Your objective:
In the entries below, how many lines contain the string "down"? State the number and nothing else.
Materials provided Block Start
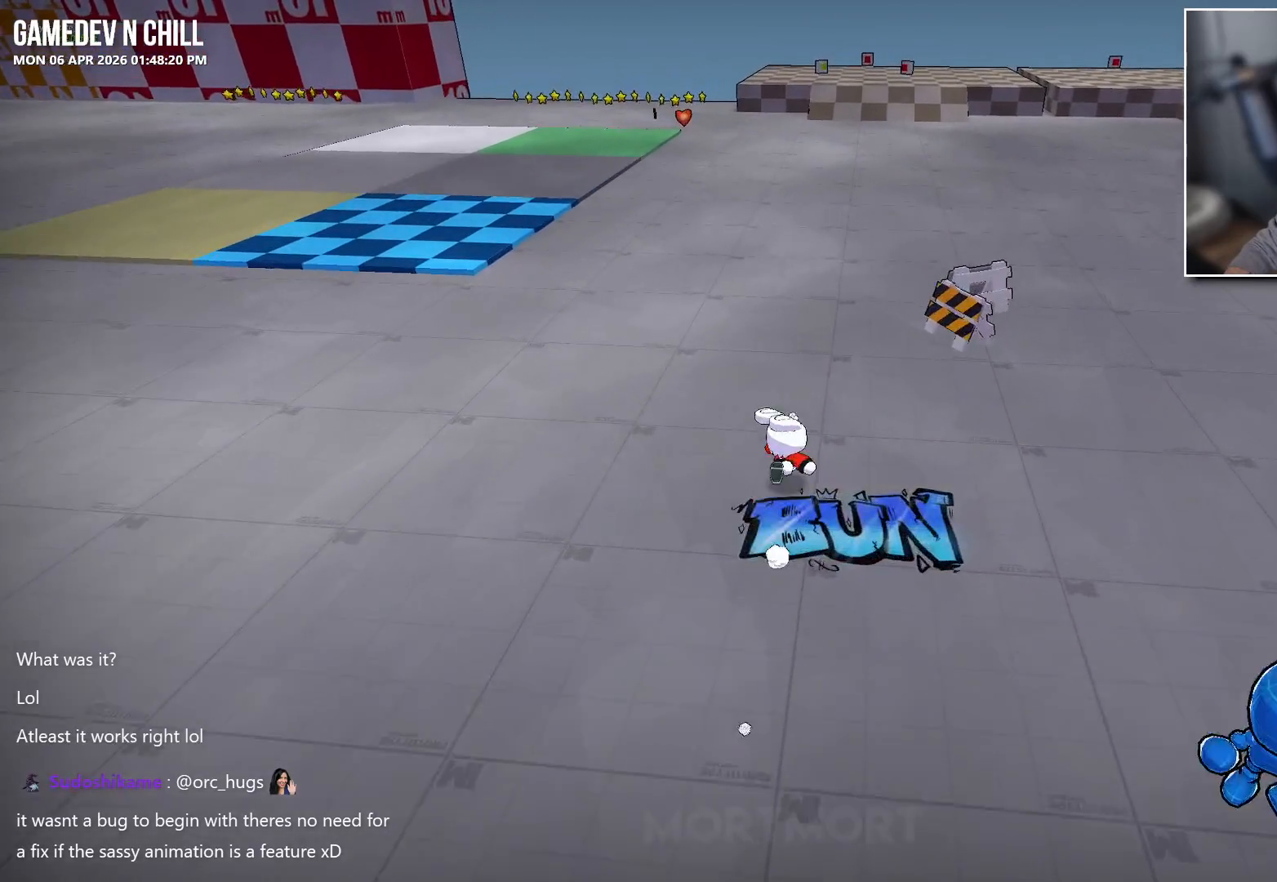
{"buttons": [], "left_stick": "center", "right_stick": "center", "events": [[367, "left_stick", "center"]]}
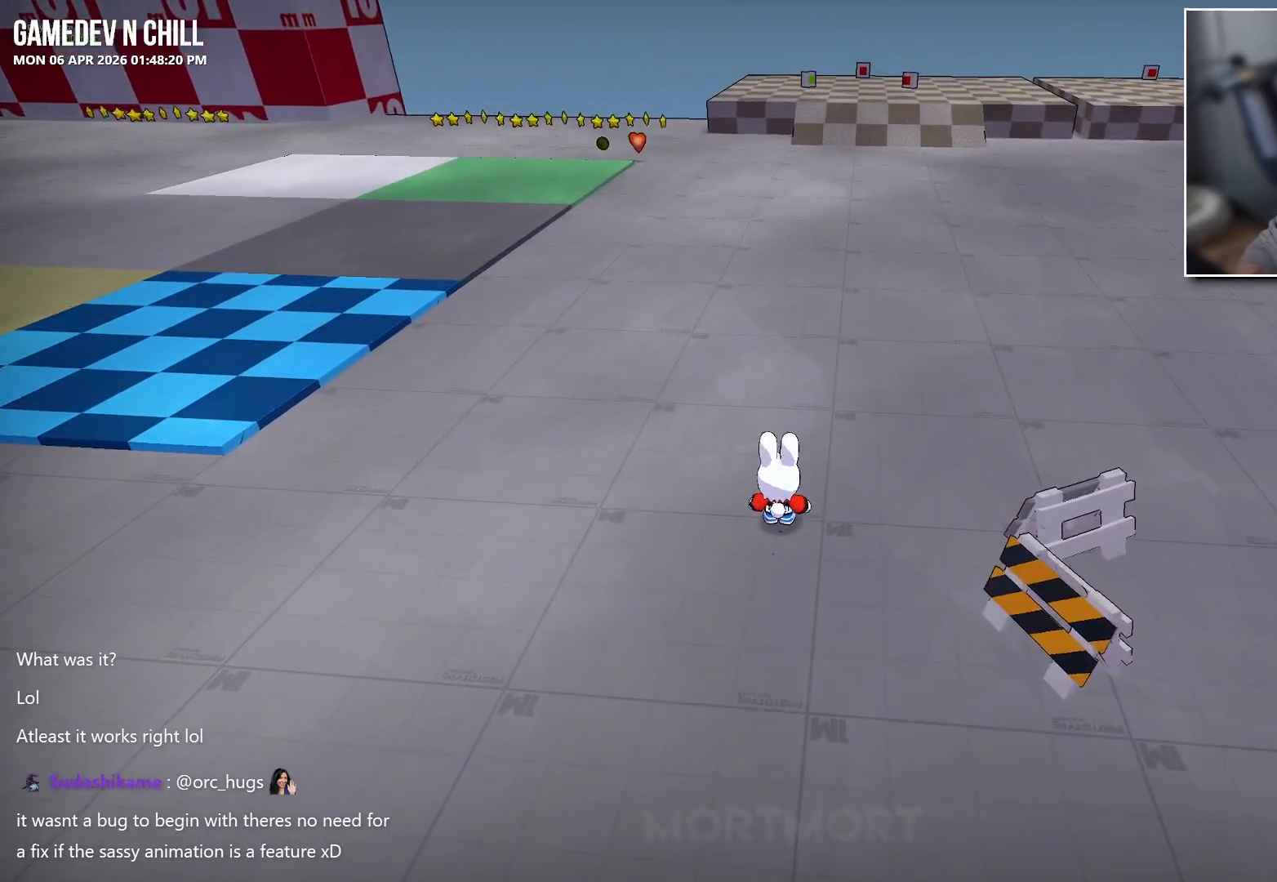
{"buttons": [], "left_stick": "down-left", "right_stick": "center", "events": [[67, "right_stick", "up-left"], [200, "left_stick", "down"], [267, "left_stick", "down-left"], [367, "right_stick", "down-right"], [434, "right_stick", "center"]]}
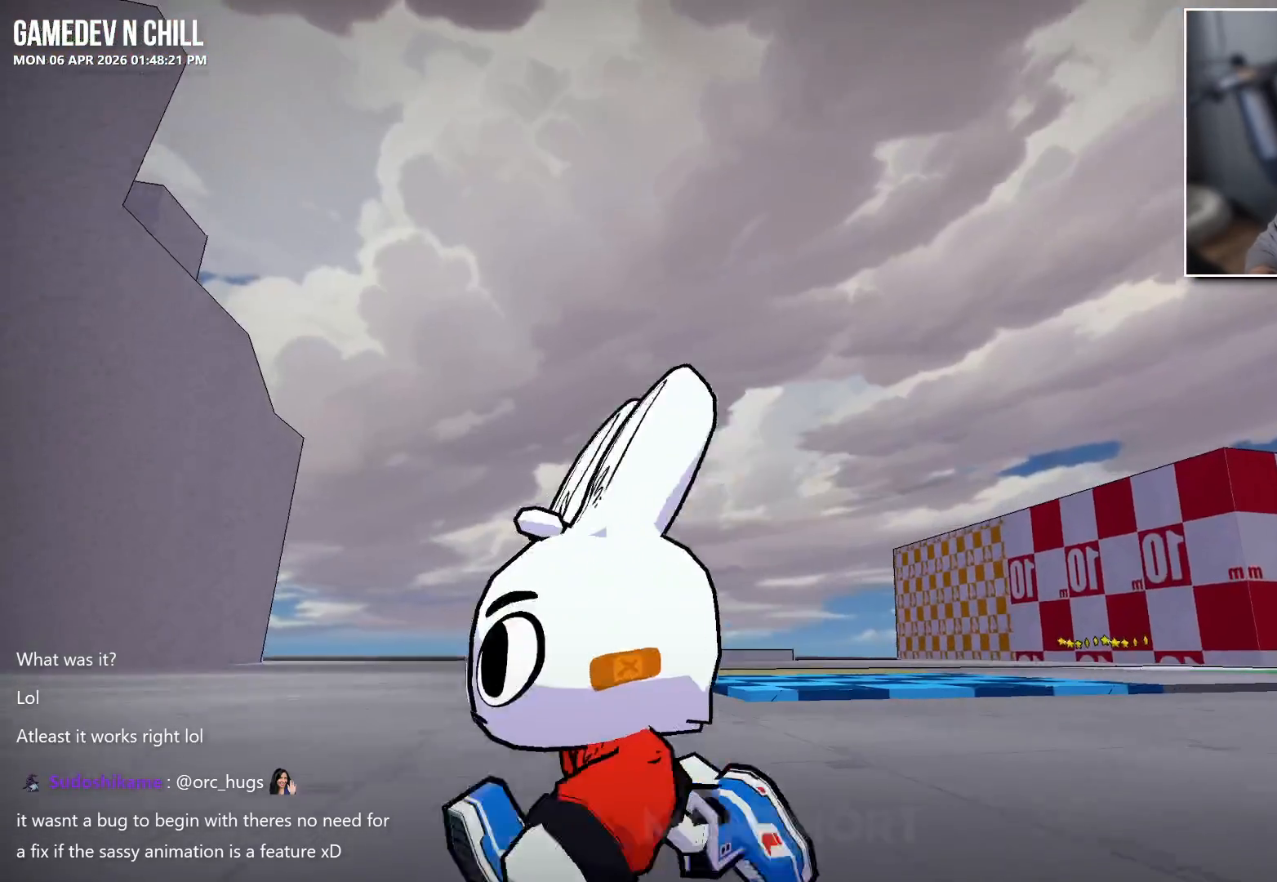
{"buttons": [], "left_stick": "up-left", "right_stick": "center", "events": [[84, "left_stick", "center"], [417, "left_stick", "up-left"]]}
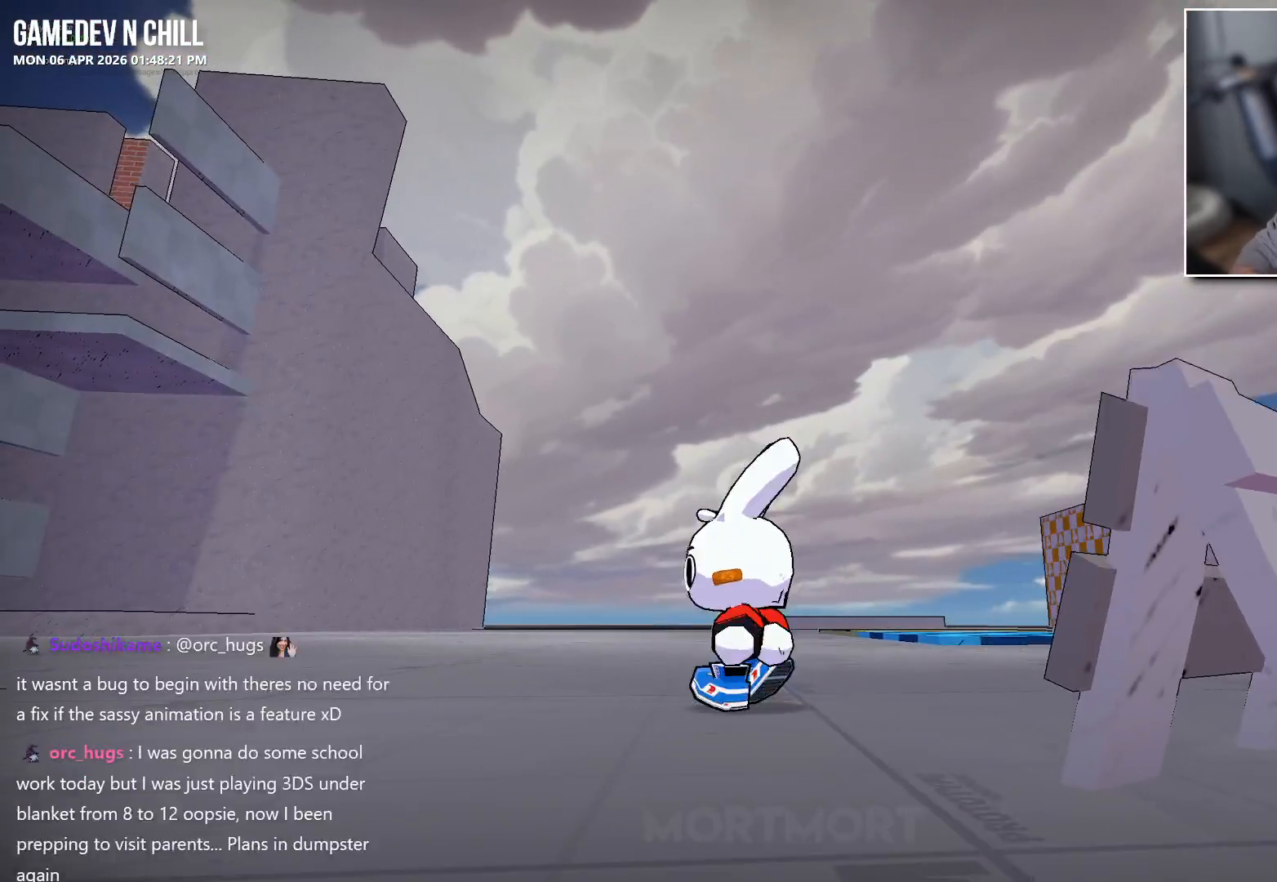
{"buttons": [], "left_stick": "up-left", "right_stick": "center", "events": []}
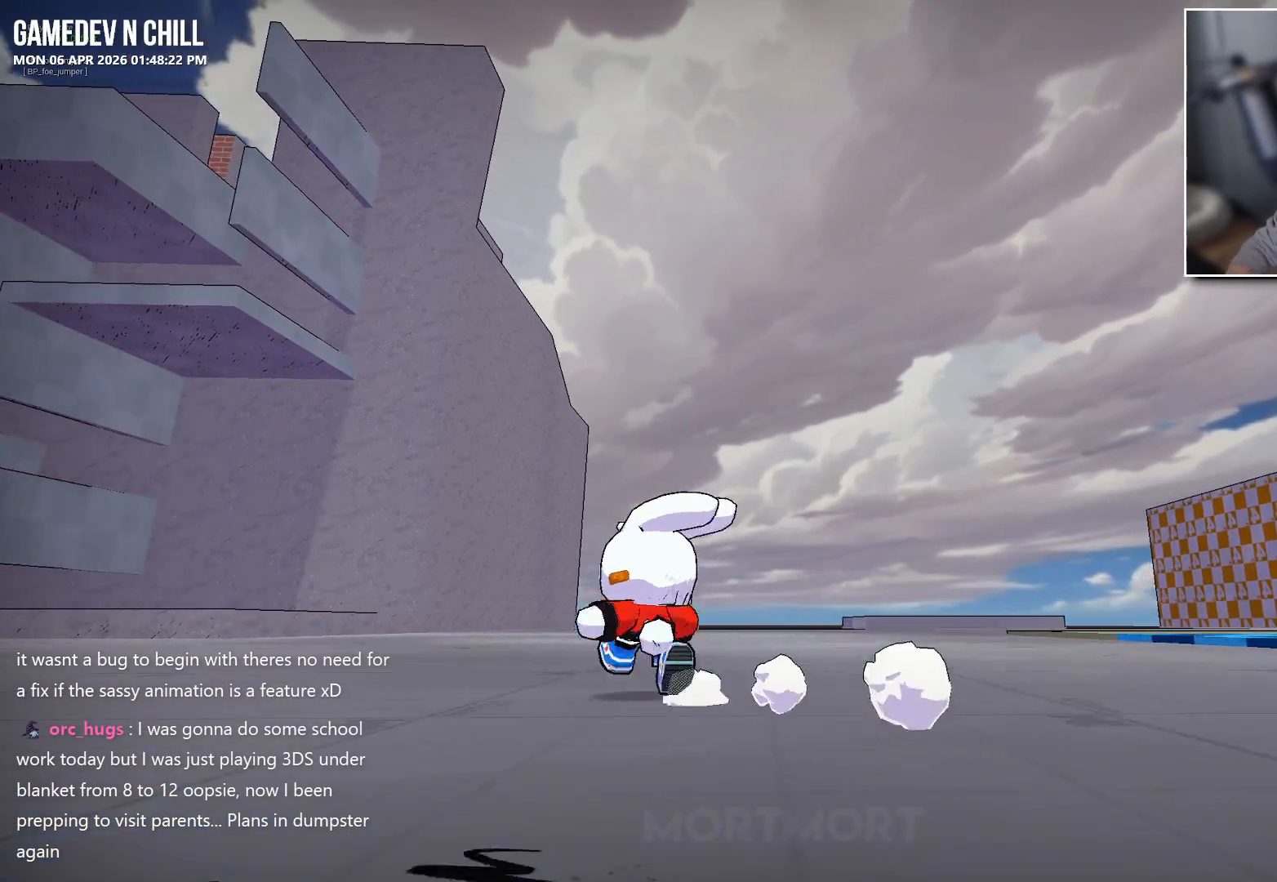
{"buttons": [], "left_stick": "up", "right_stick": "center", "events": [[50, "left_stick", "up"], [167, "right_stick", "down-left"], [234, "right_stick", "center"]]}
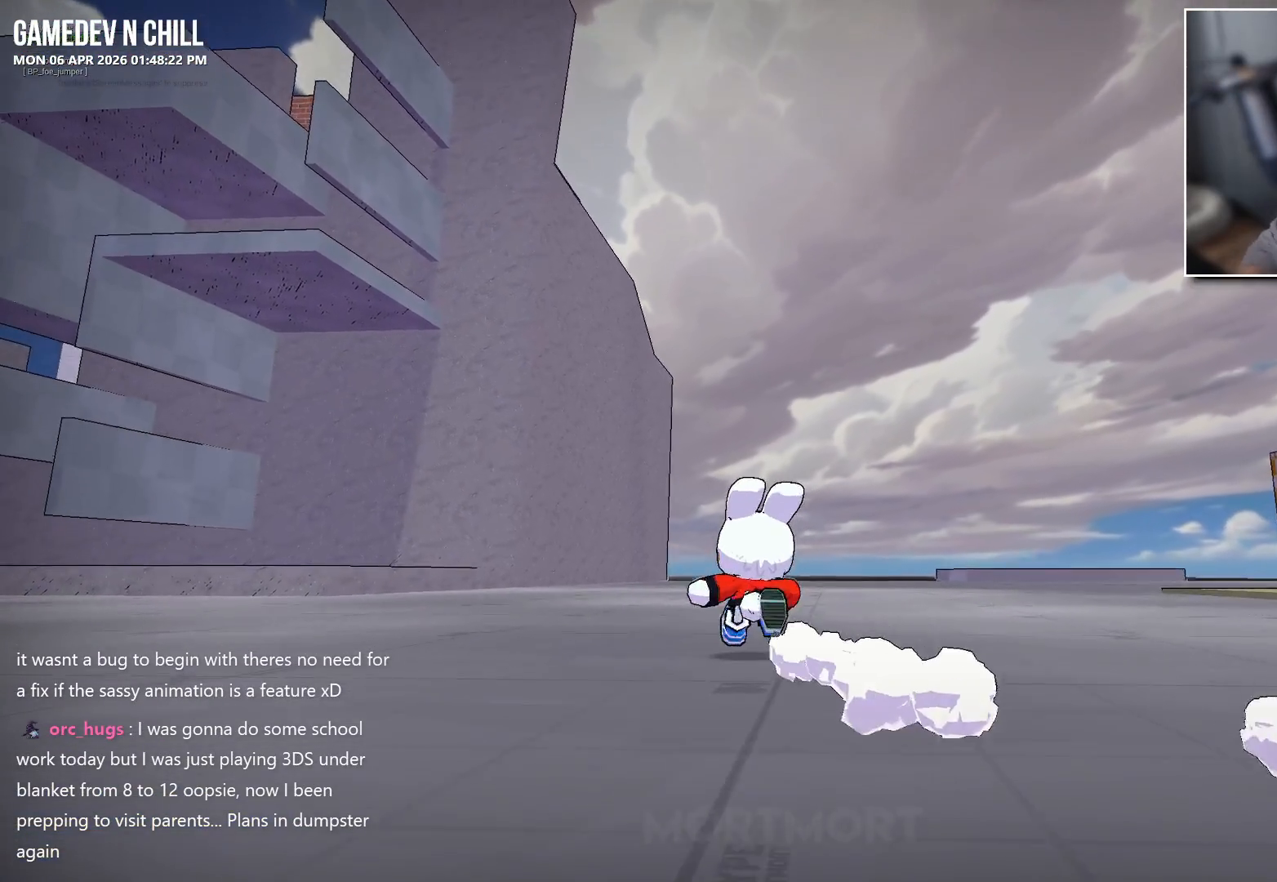
{"buttons": [], "left_stick": "up", "right_stick": "center", "events": []}
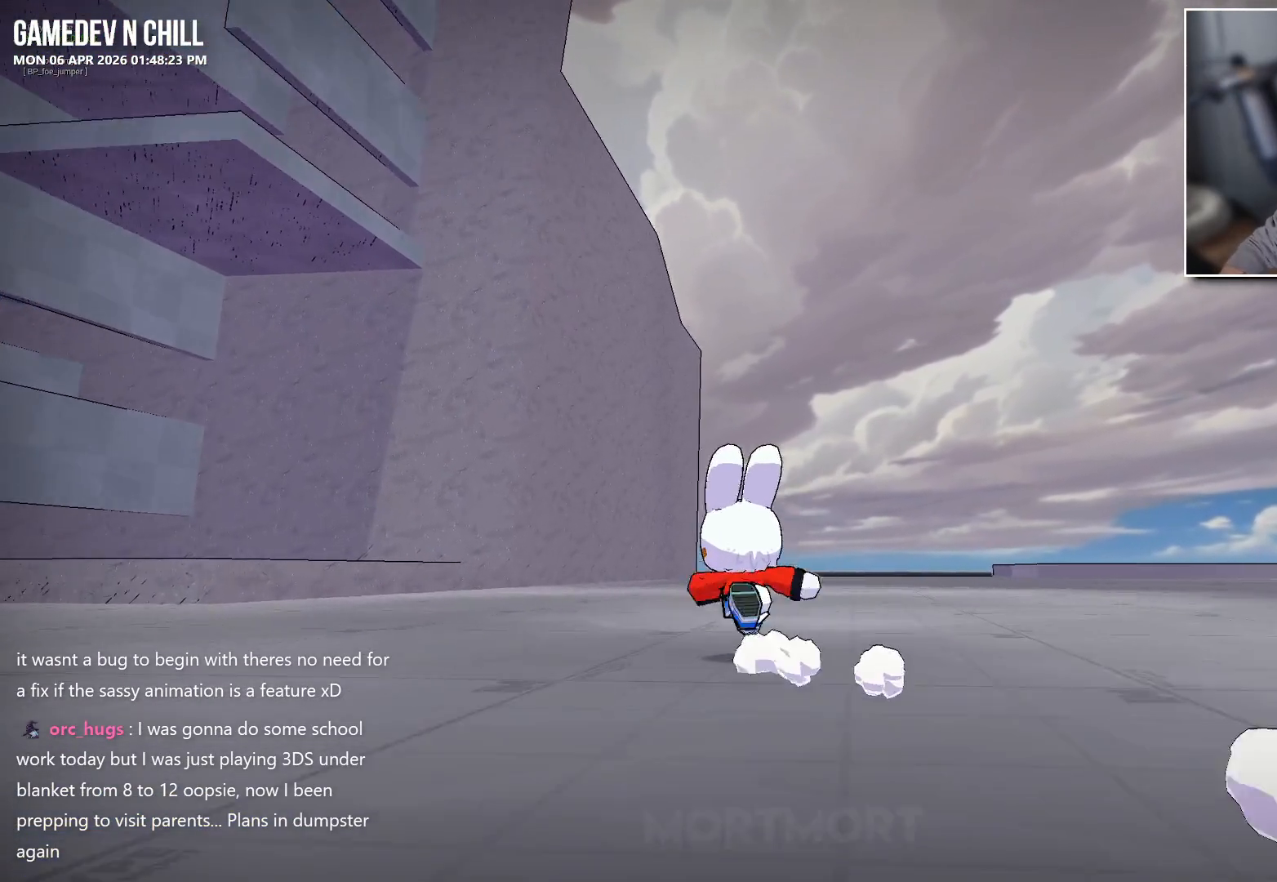
{"buttons": [], "left_stick": "up", "right_stick": "center", "events": []}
Materials provided Block End
Output for this exercise:
2